▶ YOUR OBJECTIVE: Please copy out the forum thread about a new member's questions in full, word for word.

▶ TEXT SHOWN:
------------------------------------------------------------

# New SOTW Member with Questions



## superfly0607 (Mar 28, 2021)

Hi all, I'm a brand new SOTW and had a question on whether there was a marketplace to buy/sell items? Also, is there a restriction to new members starting new threads? I realized I was only able to start a new discussion on this section of the forum.

Thank you in advance!


----------



## lydian (Oct 25, 2016)

IMPORTANT - *** RULES - GENERAL POSTING, CLASSIFIED...


[Edited Sept 3 2021 for clarification] These rules are specific to the SOTW forums and are in addition to the Verticalscope Terms of Use. These have now been reformatted for clarity. There are no new rules although some rules previously only written elsewhere are now included so all rules are...




www.saxontheweb.net


----------



## superfly0607 (Mar 28, 2021)

------------------------------------------------------------

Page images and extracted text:
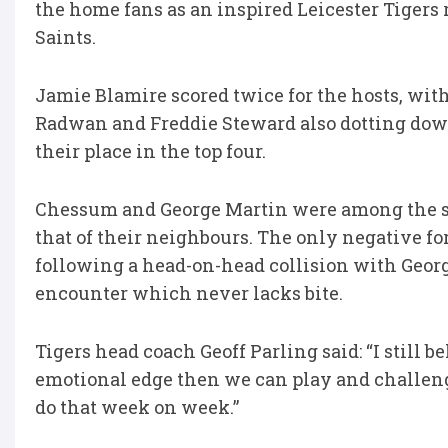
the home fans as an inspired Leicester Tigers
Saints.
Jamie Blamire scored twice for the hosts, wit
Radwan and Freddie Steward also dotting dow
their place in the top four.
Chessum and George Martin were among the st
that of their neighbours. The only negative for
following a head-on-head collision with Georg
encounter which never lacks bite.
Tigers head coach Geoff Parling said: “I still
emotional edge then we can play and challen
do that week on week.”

------------------------------------------------------------

▶ RESULT OF THE TASK:
# New SOTW Member with Questions



## superfly0607 (Mar 28, 2021)

Hi all, I'm a brand new SOTW and had a question on whether there was a marketplace to buy/sell items? Also, is there a restriction to new members starting new threads? I realized I was only able to start a new discussion on this section of the forum.

Thank you in advance!


----------



## lydian (Oct 25, 2016)

IMPORTANT - *** RULES - GENERAL POSTING, CLASSIFIED...


[Edited Sept 3 2021 for clarification] These rules are specific to the SOTW forums and are in addition to the Verticalscope Terms of Use. These have now been reformatted for clarity. There are no new rules although some rules previously only written elsewhere are now included so all rules are...




www.saxontheweb.net


----------



## superfly0607 (Mar 28, 2021)